Observability for Performance

Latency Percentiles

  • Track p50, p95, p99 latency
  • Not just averages (average hides problems)
  • Disaggregated by endpoint
  • Alerts on p95 < 1s (or your SLA)

Throughput

  • Requests per second by endpoint
  • Concurrent connections monitored
  • Bottlenecks identified (database, cache, network)

Resource Utilization

  • CPU usage < 70% (headroom for spikes)
  • Memory usage stable
  • Disk I/O monitored
  • Network bandwidth headroom

Distributed Tracing

  • End-to-end request flow traced
  • Latency breakdown by service/operation
  • Bottleneck identification
  • Example: Datadog APM, Jaeger

Performance Budget Per Layer

Define acceptable latency per layer:

Total API latency budget: 100ms

  • Database query: 20ms
  • Cache lookup: 5ms
  • Application logic: 30ms
  • External API calls: 30ms
  • Serialization: 15ms

If database is slow, you don''t have 30ms for logic. Enforce budgets in code reviews.

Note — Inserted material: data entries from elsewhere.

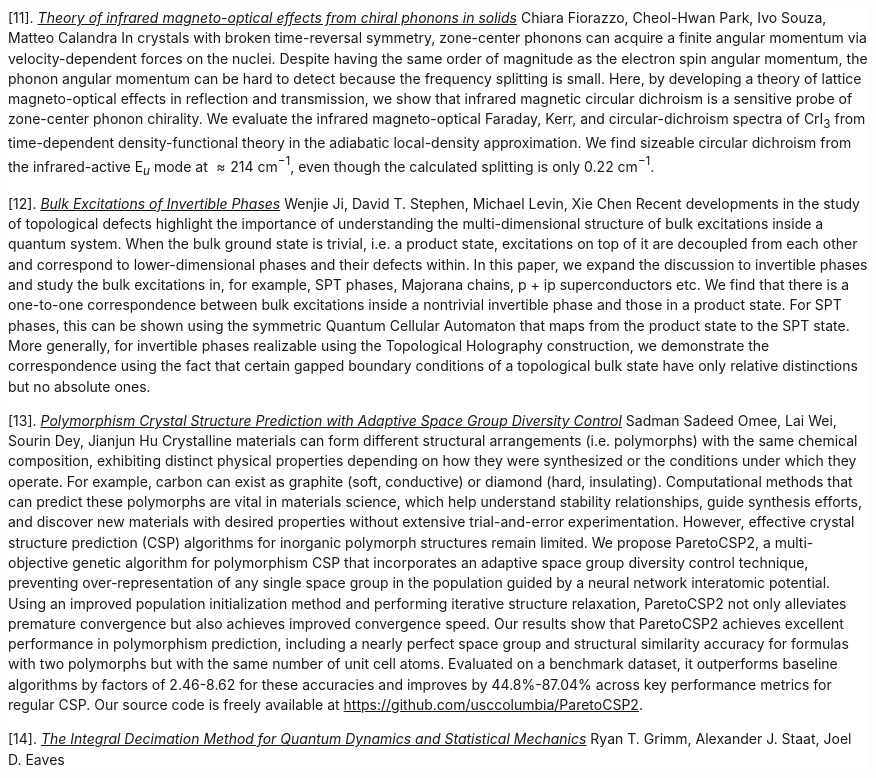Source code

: [11]. [*Theory of infrared magneto-optical effects from chiral phonons in solids*](https://arxiv.org/abs/2506.11258 "Theory of infrared magneto-optical effects from chiral phonons in solids")
Chiara Fiorazzo, Cheol-Hwan Park, Ivo Souza, Matteo Calandra
In crystals with broken time-reversal symmetry, zone-center phonons can acquire a finite angular momentum via velocity-dependent forces on the nuclei. Despite having the same order of magnitude as the electron spin angular momentum, the phonon angular momentum can be hard to detect because the frequency splitting is small. Here, by developing a theory of lattice magneto-optical effects in reflection and transmission, we show that infrared magnetic circular dichroism is a sensitive probe of zone-center phonon chirality. We evaluate the infrared magneto-optical Faraday, Kerr, and circular-dichroism spectra of CrI$_3$ from time-dependent density-functional theory in the adiabatic local-density approximation. We find sizeable circular dichroism from the infrared-active E$_u$ mode at $\approx 214$ cm$^{-1}$, even though the calculated splitting is only 0.22 cm$^{-1}$.

[12]. [*Bulk Excitations of Invertible Phases*](https://arxiv.org/abs/2506.11288 "Bulk Excitations of Invertible Phases")
Wenjie Ji, David T. Stephen, Michael Levin, Xie Chen
Recent developments in the study of topological defects highlight the importance of understanding the multi-dimensional structure of bulk excitations inside a quantum system. When the bulk ground state is trivial, i.e. a product state, excitations on top of it are decoupled from each other and correspond to lower-dimensional phases and their defects within. In this paper, we expand the discussion to invertible phases and study the bulk excitations in, for example, SPT phases, Majorana chains, p + ip superconductors etc. We find that there is a one-to-one correspondence between bulk excitations inside a nontrivial invertible phase and those in a product state. For SPT phases, this can be shown using the symmetric Quantum Cellular Automaton that maps from the product state to the SPT state. More generally, for invertible phases realizable using the Topological Holography construction, we demonstrate the correspondence using the fact that certain gapped boundary conditions of a topological bulk state have only relative distinctions but no absolute ones.

[13]. [*Polymorphism Crystal Structure Prediction with Adaptive Space Group Diversity Control*](https://arxiv.org/abs/2506.11332 "Polymorphism Crystal Structure Prediction with Adaptive Space Group Diversity Control")
Sadman Sadeed Omee, Lai Wei, Sourin Dey, Jianjun Hu
Crystalline materials can form different structural arrangements (i.e. polymorphs) with the same chemical composition, exhibiting distinct physical properties depending on how they were synthesized or the conditions under which they operate. For example, carbon can exist as graphite (soft, conductive) or diamond (hard, insulating). Computational methods that can predict these polymorphs are vital in materials science, which help understand stability relationships, guide synthesis efforts, and discover new materials with desired properties without extensive trial-and-error experimentation. However, effective crystal structure prediction (CSP) algorithms for inorganic polymorph structures remain limited. We propose ParetoCSP2, a multi-objective genetic algorithm for polymorphism CSP that incorporates an adaptive space group diversity control technique, preventing over-representation of any single space group in the population guided by a neural network interatomic potential. Using an improved population initialization method and performing iterative structure relaxation, ParetoCSP2 not only alleviates premature convergence but also achieves improved convergence speed. Our results show that ParetoCSP2 achieves excellent performance in polymorphism prediction, including a nearly perfect space group and structural similarity accuracy for formulas with two polymorphs but with the same number of unit cell atoms. Evaluated on a benchmark dataset, it outperforms baseline algorithms by factors of 2.46-8.62 for these accuracies and improves by 44.8\%-87.04\% across key performance metrics for regular CSP. Our source code is freely available at https://github.com/usccolumbia/ParetoCSP2.

[14]. [*The Integral Decimation Method for Quantum Dynamics and Statistical Mechanics*](https://arxiv.org/abs/2506.11341 "The Integral Decimation Method for Quantum Dynamics and Statistical Mechanics")
Ryan T. Grimm, Alexander J. Staat, Joel D. Eaves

Continuous Performance Testing in CI

Load Testing

  • Run before deployment (baseline)
  • Compare to previous version
  • Fail if performance degrades < 10%
  • Tools: k6, JMeter, Locust

Benchmark Suite

  • Critical path benchmarks
  • Run on every PR
  • Track results over time
  • Alert on regressions

Example (k6 load test):

import http from 'k6/http';
import { check } from 'k6';

export let options = {
  vus: 100,
  duration: '30s'
};

export default function () {
  let response = http.get('https://api.example.com/users');
  check(response, {
    'status is 200': (r) => r.status === 200,
    'latency &lt; 100ms': (r) => r.timings.duration &lt; 100,
  });
}

Run in CI on every PR. Fail if latency increases.

Profiling Tools

For Node.js:

  • node --prof (CPU profiling)
  • heapdump (memory profiling)
  • Clinic.js (visualized profiling)

For Databases:

  • EXPLAIN ANALYZE (query plans)
  • pg_stat_statements (slow query log)
  • New Relic or DataDog (APM)

Common Performance Anti-Patterns

Fetching and Discarding

// Bad: fetch all, filter in code
const allUsers = await db.query("SELECT * FROM users");
const active = allUsers.filter(u => u.status === 'active');

// Good: filter in database
const active = await db.query("SELECT * FROM users WHERE status = 'active'");

N+1 Queries

// Bad: 1 + N queries
const users = await db.query("SELECT * FROM users");
for (const user of users) {
  const posts = await db.query("SELECT * FROM posts WHERE user_id = ?", user.id);
}

// Good: 2 queries
const users = await db.query("SELECT * FROM users");
const posts = await db.query("SELECT * FROM posts WHERE user_id IN (?)", [users.map(u => u.id)]);

Serializing Large Objects

// Bad: serializing is slow
const json = JSON.stringify(largeObject);

// Good: stream or chunk
response.write(JSON.stringify(largeObject));

Checklist

Before Optimization:

  • Measured baseline (p50, p95, p99 latency)
  • Identified bottleneck (database? cache? network?)
  • Set performance target (e.g., p95 < 100ms)

Database:

  • Index coverage complete
  • Connection pooling enabled
  • Slow queries optimized
  • Read replicas for heavy reads

Application:

  • Async I/O throughout
  • Streaming for large responses
  • No memory leaks
  • Worker threads for CPU work

Caching:

  • In-process cache for hot data
  • Redis for expensive operations
  • HTTP caching headers set
  • CDN configured

Network:

  • HTTP/2 enabled
  • Compression enabled
  • Keep-alive working
  • DNS fast

Monitoring:

  • Percentile latency tracked (p50, p95, p99)
  • Alerts on SLA breach
  • Distributed tracing enabled
  • Performance regressions caught in CI

Conclusion

Performance is systematic. It''s not magic. Database indexing, async I/O, caching, and monitoring get you 90% of the way. The last 10% comes from profiling and targeted optimization.

Use this checklist before starting. Measure first. Optimize what actually matters. Ship faster, happier users.